Marta Pascal, la esperanza catalanista

El nuevo ‘Partido Nacionalista Catalán’ que lidera a Marta Pascal como alternativa a Carles Puigdemont, al radicalismo independentista de Quim Torra y a todos los que se arremolinan en torno al PDeCAT, JxCAT y Crida, puede provocar un auténtico terremoto entre las antiguas bases de CiU y CDC.
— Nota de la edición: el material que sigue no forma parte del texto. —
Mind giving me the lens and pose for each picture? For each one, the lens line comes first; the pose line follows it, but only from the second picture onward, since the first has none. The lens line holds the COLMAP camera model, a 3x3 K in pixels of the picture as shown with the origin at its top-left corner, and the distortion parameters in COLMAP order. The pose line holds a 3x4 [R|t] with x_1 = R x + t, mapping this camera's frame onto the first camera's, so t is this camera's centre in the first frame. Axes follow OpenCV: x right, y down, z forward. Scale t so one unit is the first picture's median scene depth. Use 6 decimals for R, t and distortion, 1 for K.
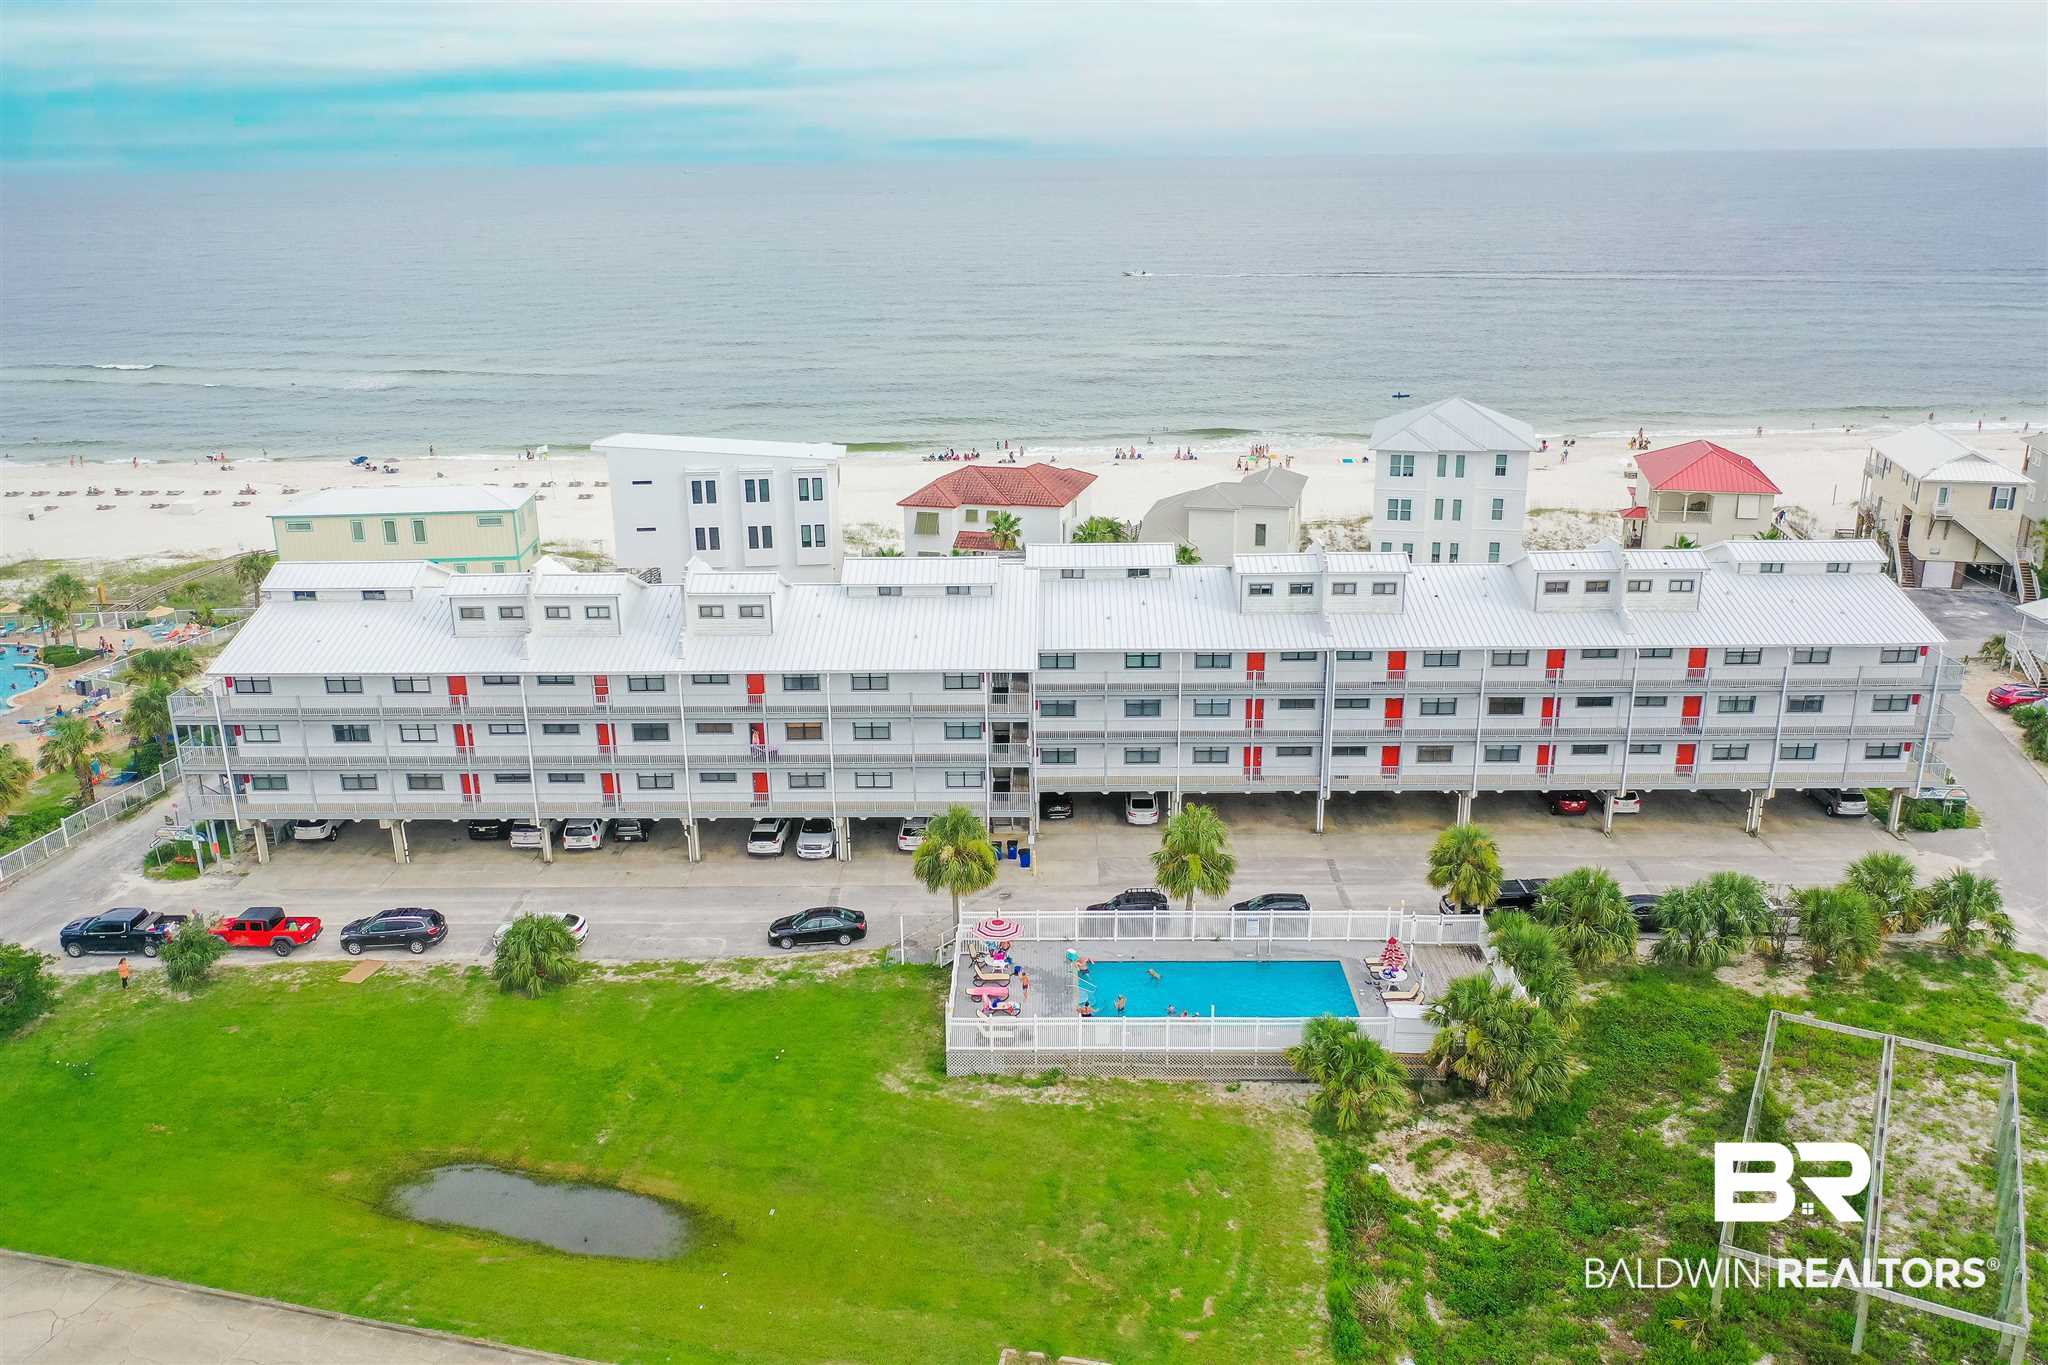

Y entre los dirigentes del resto de los naufragios de Jordi Pujol y Artur Mas, marcados ambos por la corrupción de la familia Pujol y y la del 3 % de los Gobiernos de Artur Mas, ahí especialmente incluido el caso del Palau.

También antiguos dirigentes y militantes de Unió -de José Antonio Durán i Lleida- y ahora llamados ‘Units’ podrían sumarse al proyecto político de Pascal, que prioriza el reencuentro y la unidad entre catalanes y recuperar las relaciones con el resto de España con ‘lealtad y respeto a la legalidad’.

Lo que ha desatado airados comentarios de Torra y Puigdemont y lo que prueba que ven en Pascal a un importante adversario en el interior de su propio espacio nacionalista. Un término este de ‘nacionalista’ que Pascal por primera vez ha incorporado en el nombre de un partido catalán.

Y todo ello sin que el nuevo partido PNC renuncie a sus objetivos de una independencia, pero siempre a través de la legalidad. En línea con el modelo del Partido Nacionalista de Escocía (SNP) y del PNV en el País Vasco desde donde el lehendakari Íñigo Urkullu ha dado su pleno apoyo a la iniciativa de Marta Pascal.

Fueron Pujol y Mas, y ambos dos huyendo de la caza de sus corrupciones respectivas, los que abrieron el temerario camino de la declaración de la independencia de Cataluña de manera unilateral. Un disparate por el que pugnaron Junqueras y Puigdemont sin imaginar que en España (y en la UE) ello era imposible y que ambos dos y sus más estrechos cómplices iban a acabar muy mal, como así ha ocurrido.

Pero ahora y, después de más dos años de espantada de Puigdemont y el desconcierto de su clan, es Marta Pascal quien recupera la bandera del catalanismo, en un tiempo en el que, a la grave ruptura de la convivencia en Cataluña, se le añaden los destrozos de la crisis sanitaria y también un doble desastre económico: el que generó el golpe de Estado fallido de Junqueras y Puigdemont; y el que se desprende de la vigente crisis económica que en Cataluña tendrá efectos demoledores por la ausencia de estabilidad política y social.